I was recently asked if speech recognition is a suitable technology to be integrated in emergency notification procedures. In extreme situations, control of devices by speech can be faster.
The definition of speech recognition, or automatic speech recognition (ASR), is very simple. It is the technology that allows to convert voice to text. Today it is used mainly in the healthcare sector, more precisely in the document creation area. It is of course used in the telecom world in environments, where only hands free operations are possible (cars), or in IVR (interactive voice response) environments, when you call a company and want to access a particular information by your voice (voice banking, bus schedule information request, etc)
Now , can speech recognition be a useful tool in the emergency communication world? Answer is clearly “yes”. Is it today a reliable technology for the high requirements of first response teams? Answer is “not sure”. Let’s analyse:
In my business, I have detected 4 application cases:
1) Emergency manager wants to trigger an alert procedure via voice
2) Emergency manager records a message. Message will be converted to text and dispatched to contacts/population either by sms, email, RSS, IM, other...
3) Contact/destination group receives a voice alert (text-to-speech f.ex.), and answers straight by voice. Answer will be translated centrally to text, and visualised by emergency manager
4) emergency manager wants to manage whole notification tool by voice, with simple phone call.
Today our alert management solution AlarmTILT can manage points 1) and 3). Points 3) and 4) were tested, but we did not find any customer interested in implementing it. It also can have dangerous side effects in today's alert procedure methods.
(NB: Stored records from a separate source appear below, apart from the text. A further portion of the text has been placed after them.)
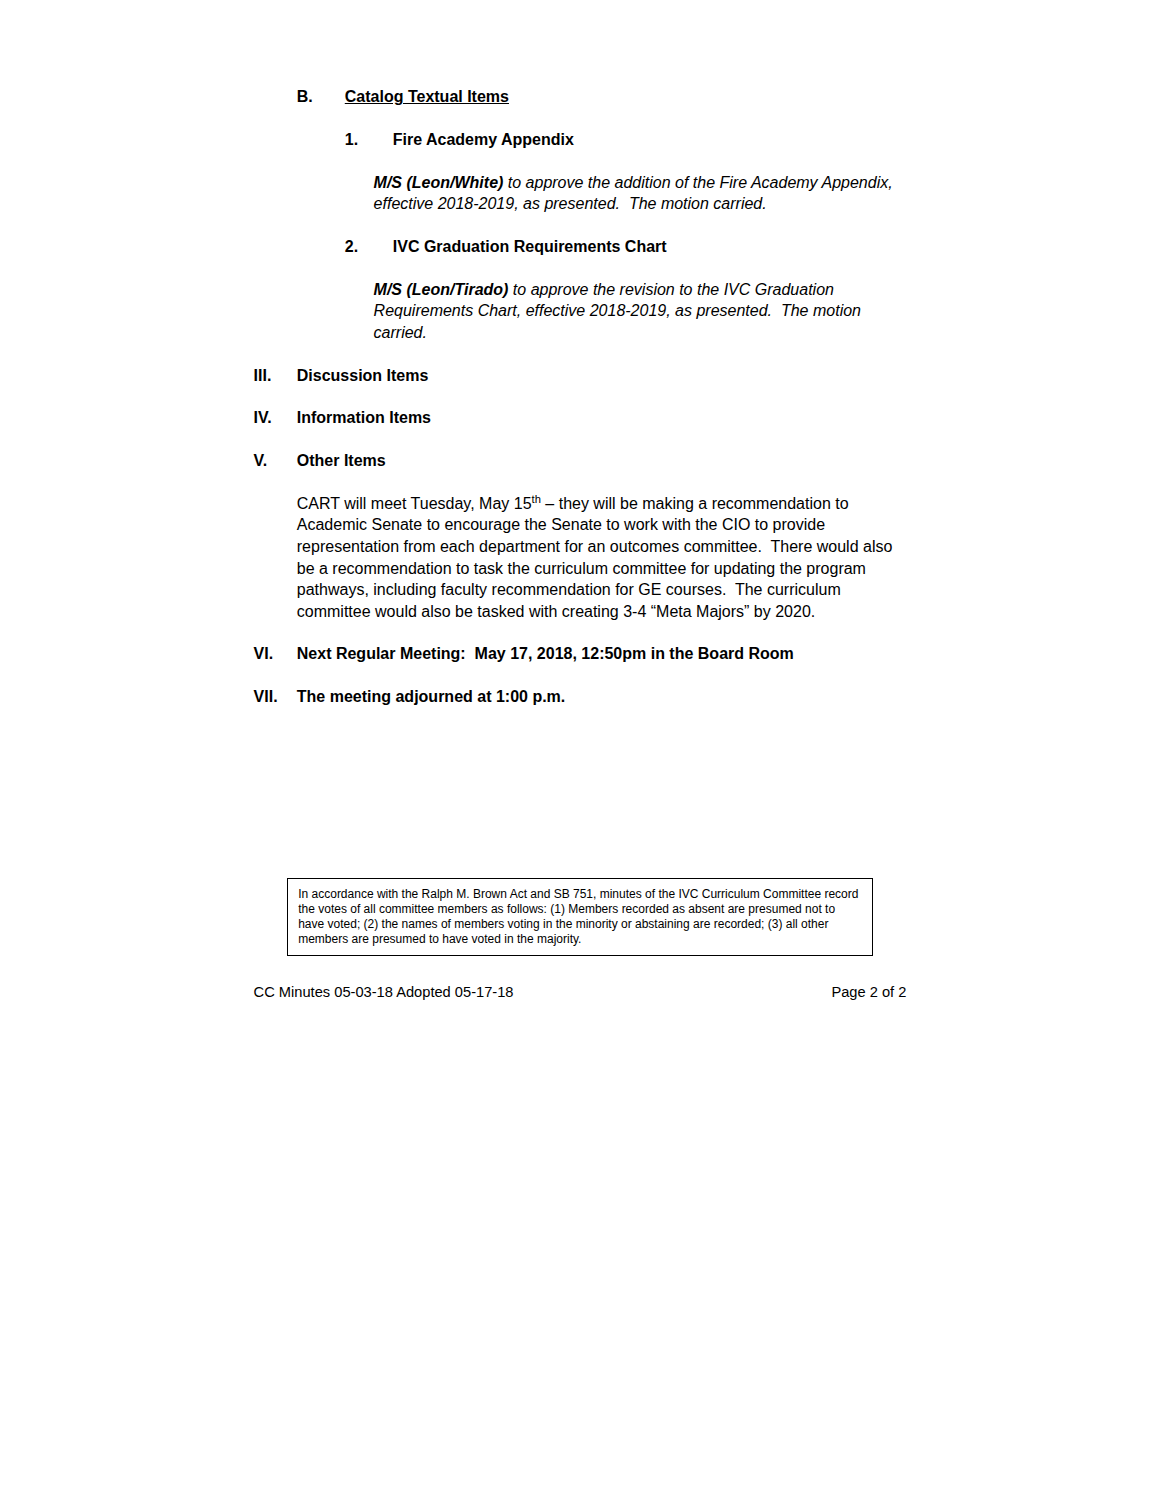B.
Catalog Textual Items
1.
Fire Academy Appendix
M/S (Leon/White) to approve the addition of the Fire Academy Appendix, effective 2018-2019, as presented. The motion carried.
2.
IVC Graduation Requirements Chart
M/S (Leon/Tirado) to approve the revision to the IVC Graduation Requirements Chart, effective 2018-2019, as presented. The motion carried.
III.
Discussion Items
IV.
Information Items
V.
Other Items
CART will meet Tuesday, May 15th – they will be making a recommendation to Academic Senate to encourage the Senate to work with the CIO to provide representation from each department for an outcomes committee. There would also be a recommendation to task the curriculum committee for updating the program pathways, including faculty recommendation for GE courses. The curriculum committee would also be tasked with creating 3-4 “Meta Majors” by 2020.
VI.
Next Regular Meeting: May 17, 2018, 12:50pm in the Board Room
VII.
The meeting adjourned at 1:00 p.m.
In accordance with the Ralph M. Brown Act and SB 751, minutes of the IVC Curriculum Committee record the votes of all committee members as follows: (1) Members recorded as absent are presumed not to have voted; (2) the names of members voting in the minority or abstaining are recorded; (3) all other members are presumed to have voted in the majority.
CC Minutes 05-03-18 Adopted 05-17-18
Page 2 of 2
For point 1), our customer (emergency manager) calls a dedicated phone number. He can then "talk" and trigger an alert procedure, that has been pre defined in the system. He can confirm by entering a security code t5hrough the voice, and get a confirmation that his order is running.
For the media voice, AlarmTILT sends by default two-way voice text-to-speech notifications to mobile phones and landlines. The acknowledge method by recipient is given via DTMF ("press "1" to confirm, press "2", press "3" for any answer you pre-defined your procedure for), but also by speech recognition (say "yes" to confirm, etc).
Voice recognition has a disadvantage, if performance and rapid mass communication is an issue, as it demands more "bandwidth", when sending mass alerts. This means, that if used, it will slow down the process of sending notifications to thousands.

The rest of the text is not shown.